Go deep in order to reach the posterior plane, remembering the curve of the pelvis and respecting the presacral fascia.
Lateral dissection is more difficult from below than from above, a trick is to follow the avascular plane from a zone where it is well dissected. In difficult cases, the bipolar can be used for dissection and hemostasis.
For anterior dissection, structures like the vagina, seminal vesicles and the prostate must been taken in conscience. Digital examination of the vagina is used to avoid unexpected lesions. The mesorectal fat is thinner, pushing with the hook can clarify the correct plain.

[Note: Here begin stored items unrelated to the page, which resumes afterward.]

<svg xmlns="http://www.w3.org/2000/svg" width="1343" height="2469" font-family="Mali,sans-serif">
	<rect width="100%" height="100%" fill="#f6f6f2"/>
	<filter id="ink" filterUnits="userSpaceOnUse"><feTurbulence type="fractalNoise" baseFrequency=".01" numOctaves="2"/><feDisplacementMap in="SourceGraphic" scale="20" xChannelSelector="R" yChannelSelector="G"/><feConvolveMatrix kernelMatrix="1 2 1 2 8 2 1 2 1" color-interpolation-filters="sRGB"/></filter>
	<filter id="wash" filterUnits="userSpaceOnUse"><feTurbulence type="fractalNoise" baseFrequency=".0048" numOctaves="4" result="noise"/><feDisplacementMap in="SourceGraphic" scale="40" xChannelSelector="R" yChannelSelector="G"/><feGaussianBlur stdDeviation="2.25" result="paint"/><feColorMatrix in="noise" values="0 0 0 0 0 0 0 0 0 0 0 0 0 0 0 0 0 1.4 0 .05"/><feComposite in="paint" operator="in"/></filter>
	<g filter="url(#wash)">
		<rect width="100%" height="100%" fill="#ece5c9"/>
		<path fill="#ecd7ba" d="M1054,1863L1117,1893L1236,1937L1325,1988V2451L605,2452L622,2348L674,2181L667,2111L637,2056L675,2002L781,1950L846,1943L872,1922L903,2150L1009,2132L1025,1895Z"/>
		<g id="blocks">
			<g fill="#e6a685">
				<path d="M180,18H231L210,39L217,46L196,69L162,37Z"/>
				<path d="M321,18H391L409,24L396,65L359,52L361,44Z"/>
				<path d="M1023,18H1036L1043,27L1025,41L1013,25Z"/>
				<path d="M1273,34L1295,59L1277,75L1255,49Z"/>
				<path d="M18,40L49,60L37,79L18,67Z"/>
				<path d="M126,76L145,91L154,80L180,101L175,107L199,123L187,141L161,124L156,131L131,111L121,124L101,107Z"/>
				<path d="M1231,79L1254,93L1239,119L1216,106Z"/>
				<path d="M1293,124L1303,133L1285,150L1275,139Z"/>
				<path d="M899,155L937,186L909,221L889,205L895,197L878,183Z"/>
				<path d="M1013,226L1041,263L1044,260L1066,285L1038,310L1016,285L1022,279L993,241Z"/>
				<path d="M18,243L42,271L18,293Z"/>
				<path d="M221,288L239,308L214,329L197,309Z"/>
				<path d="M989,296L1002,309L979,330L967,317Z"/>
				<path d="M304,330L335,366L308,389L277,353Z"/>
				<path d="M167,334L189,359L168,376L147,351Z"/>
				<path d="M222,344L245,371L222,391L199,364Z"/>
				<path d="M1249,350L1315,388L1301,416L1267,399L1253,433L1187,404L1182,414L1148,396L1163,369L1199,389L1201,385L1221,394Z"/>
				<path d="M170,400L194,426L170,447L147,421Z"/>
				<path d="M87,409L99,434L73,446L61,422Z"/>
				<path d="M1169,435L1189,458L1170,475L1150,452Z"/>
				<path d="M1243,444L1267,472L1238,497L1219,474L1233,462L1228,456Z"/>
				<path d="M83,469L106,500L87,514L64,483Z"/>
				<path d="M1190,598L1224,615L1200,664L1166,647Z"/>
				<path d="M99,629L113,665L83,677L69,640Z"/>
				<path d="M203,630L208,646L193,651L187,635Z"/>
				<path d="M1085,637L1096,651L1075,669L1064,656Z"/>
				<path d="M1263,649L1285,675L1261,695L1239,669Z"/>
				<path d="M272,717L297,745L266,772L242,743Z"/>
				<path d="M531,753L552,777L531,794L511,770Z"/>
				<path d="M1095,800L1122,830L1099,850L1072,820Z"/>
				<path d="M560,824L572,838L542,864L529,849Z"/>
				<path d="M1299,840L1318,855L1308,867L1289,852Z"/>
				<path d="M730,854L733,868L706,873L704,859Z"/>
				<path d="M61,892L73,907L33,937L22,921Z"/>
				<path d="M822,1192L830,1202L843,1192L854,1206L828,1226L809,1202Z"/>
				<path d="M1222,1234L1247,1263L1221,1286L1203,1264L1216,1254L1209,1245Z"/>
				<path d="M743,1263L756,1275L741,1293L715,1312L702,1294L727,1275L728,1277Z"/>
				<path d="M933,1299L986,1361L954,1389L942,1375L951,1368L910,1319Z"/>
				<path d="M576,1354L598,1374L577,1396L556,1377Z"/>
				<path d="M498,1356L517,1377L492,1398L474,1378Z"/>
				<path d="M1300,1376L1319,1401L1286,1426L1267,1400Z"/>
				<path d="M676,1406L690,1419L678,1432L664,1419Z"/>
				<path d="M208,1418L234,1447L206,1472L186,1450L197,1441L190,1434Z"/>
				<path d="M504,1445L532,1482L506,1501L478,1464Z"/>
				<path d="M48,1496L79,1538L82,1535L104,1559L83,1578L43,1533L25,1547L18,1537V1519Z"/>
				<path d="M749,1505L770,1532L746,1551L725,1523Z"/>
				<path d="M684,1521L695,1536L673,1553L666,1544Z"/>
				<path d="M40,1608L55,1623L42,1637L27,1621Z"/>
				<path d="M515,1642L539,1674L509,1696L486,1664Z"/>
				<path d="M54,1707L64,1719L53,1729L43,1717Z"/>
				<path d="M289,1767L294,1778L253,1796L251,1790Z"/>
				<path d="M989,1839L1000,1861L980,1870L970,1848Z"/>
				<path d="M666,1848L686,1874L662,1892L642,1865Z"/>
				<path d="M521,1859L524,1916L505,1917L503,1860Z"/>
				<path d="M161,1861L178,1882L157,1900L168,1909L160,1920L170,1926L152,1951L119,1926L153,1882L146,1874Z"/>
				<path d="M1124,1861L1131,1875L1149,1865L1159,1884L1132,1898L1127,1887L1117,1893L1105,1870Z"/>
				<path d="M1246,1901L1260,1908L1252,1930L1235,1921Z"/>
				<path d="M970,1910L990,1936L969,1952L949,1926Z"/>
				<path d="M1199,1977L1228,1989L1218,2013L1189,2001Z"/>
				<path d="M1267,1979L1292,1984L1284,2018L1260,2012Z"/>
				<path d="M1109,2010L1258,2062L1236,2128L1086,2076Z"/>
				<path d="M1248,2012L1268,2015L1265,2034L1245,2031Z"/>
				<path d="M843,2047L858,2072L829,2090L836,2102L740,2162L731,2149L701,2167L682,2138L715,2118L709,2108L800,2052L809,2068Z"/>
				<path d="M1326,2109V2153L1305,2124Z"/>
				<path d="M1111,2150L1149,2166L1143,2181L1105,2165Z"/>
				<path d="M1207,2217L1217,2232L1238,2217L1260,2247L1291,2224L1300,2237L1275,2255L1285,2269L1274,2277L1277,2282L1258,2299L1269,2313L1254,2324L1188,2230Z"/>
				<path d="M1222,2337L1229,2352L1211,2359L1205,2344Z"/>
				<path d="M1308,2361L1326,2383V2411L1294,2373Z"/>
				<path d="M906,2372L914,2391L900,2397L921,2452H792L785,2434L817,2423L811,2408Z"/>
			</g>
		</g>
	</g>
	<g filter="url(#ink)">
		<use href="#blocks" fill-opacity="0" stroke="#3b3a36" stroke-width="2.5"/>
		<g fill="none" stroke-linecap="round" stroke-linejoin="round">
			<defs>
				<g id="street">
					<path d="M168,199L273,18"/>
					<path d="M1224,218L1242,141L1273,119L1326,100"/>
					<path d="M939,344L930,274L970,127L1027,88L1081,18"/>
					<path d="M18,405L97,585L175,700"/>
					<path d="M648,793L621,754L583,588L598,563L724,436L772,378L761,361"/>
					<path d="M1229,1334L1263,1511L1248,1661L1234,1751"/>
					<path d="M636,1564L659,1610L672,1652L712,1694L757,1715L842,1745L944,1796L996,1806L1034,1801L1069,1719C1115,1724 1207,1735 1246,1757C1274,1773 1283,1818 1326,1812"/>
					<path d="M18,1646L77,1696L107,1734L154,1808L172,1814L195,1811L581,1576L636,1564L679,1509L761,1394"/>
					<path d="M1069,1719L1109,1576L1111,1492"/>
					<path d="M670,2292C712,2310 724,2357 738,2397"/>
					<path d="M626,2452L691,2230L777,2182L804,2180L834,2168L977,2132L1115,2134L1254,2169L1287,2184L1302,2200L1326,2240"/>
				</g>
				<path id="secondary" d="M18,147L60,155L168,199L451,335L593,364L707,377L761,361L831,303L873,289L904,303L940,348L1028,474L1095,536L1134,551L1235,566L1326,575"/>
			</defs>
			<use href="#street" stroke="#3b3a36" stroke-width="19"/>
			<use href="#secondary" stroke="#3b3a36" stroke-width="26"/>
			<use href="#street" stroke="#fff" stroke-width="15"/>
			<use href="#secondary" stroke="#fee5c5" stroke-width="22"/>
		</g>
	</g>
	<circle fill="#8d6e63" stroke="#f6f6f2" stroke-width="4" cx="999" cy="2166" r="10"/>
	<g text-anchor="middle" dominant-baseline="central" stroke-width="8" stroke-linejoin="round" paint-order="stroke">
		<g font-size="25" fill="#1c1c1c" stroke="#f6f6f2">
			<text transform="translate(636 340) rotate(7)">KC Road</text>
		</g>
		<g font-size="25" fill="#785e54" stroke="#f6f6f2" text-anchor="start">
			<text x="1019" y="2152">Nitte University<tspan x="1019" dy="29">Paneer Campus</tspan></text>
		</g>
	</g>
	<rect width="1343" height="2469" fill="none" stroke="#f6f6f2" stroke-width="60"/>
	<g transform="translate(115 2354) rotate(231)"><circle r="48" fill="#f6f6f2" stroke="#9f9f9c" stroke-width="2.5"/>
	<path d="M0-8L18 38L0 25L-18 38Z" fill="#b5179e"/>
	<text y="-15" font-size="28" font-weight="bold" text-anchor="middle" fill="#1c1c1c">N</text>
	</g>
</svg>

In the big screen you can see a correct dissection of the posterior plane. In the smaller screen you can see bleeding due to an injury of the presacral vessel. The correct plain is higher; improvement of tension can help for visualization.
Combined work from the transanal and transabdominal teams saves time and improves the dissection, helping to clarify some difficult to reach planes. The dissection must be symmetrical, like a cylinder.
The specimen is extracted through the anus and colotomy is performed to place the anvil shaft above the level of the IMV. It is re-introduced into the pelvis and the rectal stump is closed.
As a last step, an end-to-side mechanical anastomosis is performed under direct laparoscopic vision.